### Problems to work on
1. In the profile of Leonardo Marques below, what was the birth name of Leonardo Marques?
2. Rewrite the part of the profile of Leonardo Marques that opens with the words containing "- Origin: Belo" and closes with "of Minas Gerais).", replacing "Belo Horizonte" with "the capital of Minas Gerais" throughout.
3. Using the profile of Leonardo Marques below, explain how Marques came to play for more than 250 thousand people.

Background information
- Birth name: Leonardo Rios Marques
- Born: December 2, 1978 (age 46)
- Origin: Belo Horizonte, Brazil
- Genres: Folk, MPB, Blues, Rock, Alt Rock, Indie Rock
- Instrument(s): Guitar, Piano, Keyboards, Bass, Drums, Vocals
- Labels: Disk Union, La Femme Qui Roule, Think Records, 180g
- Website: https://ilhadocorvo.com/

= Leonardo Marques =

Brazilian singer songwriter

Leonardo Rios Marques is a Brazilian singer songwriter, music producer, sound engineer and owner of the Ilha do Corvo studios, and is one of the founders of the La Femme Qui Roule. record label. He studied at Fundação de Educação Artística in Belo Horizonte, the Silverlake Conservatory of Music in Los Angeles, California and at UFMG (Federal University of Minas Gerais).

== Background ==
Marques was the guitar player of the band Diesel (later called Udora). The band was on the main line up of the Rock in Rio III Festival, playing for over 250 thousand people as an opening act for the Red Hot Chili Peppers, Silverchair and Deftones. He moved to Los Angeles with the band and signed a record deal with Clive Davis (J-records/RCA) and worked with Matt Wallace (Maroon 5, Faith no more) Gavin Mackillop (Goo Goo Dolls, Toad the wet sprocket) Camus (David Byrne, Arto Lindsay) Bob Marlette (Black Sabbath, Tracy Chapman, Alice Cooper) e Thom Russo, 16th times Grammy Award (Michael Jackson, Audioslave, Johnny Cash, Maná).

### Given information
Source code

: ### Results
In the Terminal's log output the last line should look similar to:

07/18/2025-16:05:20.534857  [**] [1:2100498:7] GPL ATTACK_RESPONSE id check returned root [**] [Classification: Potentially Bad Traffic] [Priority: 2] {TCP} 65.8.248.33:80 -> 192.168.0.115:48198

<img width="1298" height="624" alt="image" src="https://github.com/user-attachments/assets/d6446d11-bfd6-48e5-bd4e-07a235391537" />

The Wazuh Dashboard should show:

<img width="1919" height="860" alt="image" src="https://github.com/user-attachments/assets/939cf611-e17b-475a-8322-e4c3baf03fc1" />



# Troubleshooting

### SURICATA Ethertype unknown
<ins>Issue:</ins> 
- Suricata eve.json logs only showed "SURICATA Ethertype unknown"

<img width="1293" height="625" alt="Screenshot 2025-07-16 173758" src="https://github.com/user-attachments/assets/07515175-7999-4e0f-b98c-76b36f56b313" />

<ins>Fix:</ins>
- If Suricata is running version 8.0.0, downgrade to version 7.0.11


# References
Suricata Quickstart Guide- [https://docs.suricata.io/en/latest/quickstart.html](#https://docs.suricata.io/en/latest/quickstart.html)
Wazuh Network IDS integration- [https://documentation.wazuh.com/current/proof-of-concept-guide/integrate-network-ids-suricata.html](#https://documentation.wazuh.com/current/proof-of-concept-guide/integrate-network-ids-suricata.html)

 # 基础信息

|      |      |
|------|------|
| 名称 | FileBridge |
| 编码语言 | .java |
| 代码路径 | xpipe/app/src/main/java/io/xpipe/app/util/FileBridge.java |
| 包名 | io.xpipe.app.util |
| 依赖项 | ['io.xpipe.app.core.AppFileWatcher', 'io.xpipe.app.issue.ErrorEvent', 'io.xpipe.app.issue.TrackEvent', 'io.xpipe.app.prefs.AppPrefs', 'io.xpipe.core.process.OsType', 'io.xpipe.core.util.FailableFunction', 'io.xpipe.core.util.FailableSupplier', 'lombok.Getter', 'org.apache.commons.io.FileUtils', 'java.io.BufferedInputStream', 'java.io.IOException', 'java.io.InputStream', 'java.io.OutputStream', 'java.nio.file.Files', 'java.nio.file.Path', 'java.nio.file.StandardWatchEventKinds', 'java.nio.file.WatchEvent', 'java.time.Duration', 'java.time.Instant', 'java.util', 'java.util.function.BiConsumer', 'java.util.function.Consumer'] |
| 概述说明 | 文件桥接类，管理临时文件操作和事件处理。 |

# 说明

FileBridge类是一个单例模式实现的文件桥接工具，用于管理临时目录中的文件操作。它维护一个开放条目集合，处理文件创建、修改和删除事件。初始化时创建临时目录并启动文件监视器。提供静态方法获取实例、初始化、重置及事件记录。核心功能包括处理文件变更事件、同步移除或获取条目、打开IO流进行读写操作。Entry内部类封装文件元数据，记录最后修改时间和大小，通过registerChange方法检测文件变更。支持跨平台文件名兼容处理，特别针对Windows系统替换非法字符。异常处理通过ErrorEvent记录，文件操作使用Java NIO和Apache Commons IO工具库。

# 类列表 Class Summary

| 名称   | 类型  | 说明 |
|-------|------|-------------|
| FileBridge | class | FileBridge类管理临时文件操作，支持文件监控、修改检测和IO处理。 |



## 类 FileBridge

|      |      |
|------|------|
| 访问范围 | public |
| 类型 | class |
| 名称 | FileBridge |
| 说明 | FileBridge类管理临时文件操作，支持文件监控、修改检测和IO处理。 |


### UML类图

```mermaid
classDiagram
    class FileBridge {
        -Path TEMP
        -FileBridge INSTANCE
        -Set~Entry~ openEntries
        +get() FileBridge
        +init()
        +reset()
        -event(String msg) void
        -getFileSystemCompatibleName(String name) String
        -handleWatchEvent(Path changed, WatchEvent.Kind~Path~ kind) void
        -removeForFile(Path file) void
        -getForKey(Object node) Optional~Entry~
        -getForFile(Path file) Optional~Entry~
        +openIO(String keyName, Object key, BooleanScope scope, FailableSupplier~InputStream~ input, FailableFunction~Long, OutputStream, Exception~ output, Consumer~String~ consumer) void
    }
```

### Expected results
1. Leonardo Rios Marques

2.
- Origin: the capital of Minas Gerais, Brazil
- Genres: Folk, MPB, Blues, Rock, Alt Rock, Indie Rock
- Instrument(s): Guitar, Piano, Keyboards, Bass, Drums, Vocals
- Labels: Disk Union, La Femme Qui Roule, Think Records, 180g
- Website: https://ilhadocorvo.com/

= Leonardo Marques =

Brazilian singer songwriter

Leonardo Rios Marques is a Brazilian singer songwriter, music producer, sound engineer and owner of the Ilha do Corvo studios, and is one of the founders of the La Femme Qui Roule. record label. He studied at Fundação de Educação Artística in the capital of Minas Gerais, the Silverlake Conservatory of Music in Los Angeles, California and at UFMG (Federal University of Minas Gerais).

3. Marques was the guitar player of the band Diesel, later called Udora, which was on the main lineup of the Rock in Rio III Festival. There the band played for over 250 thousand people as an opening act for the Red Hot Chili Peppers, Silverchair and Deftones.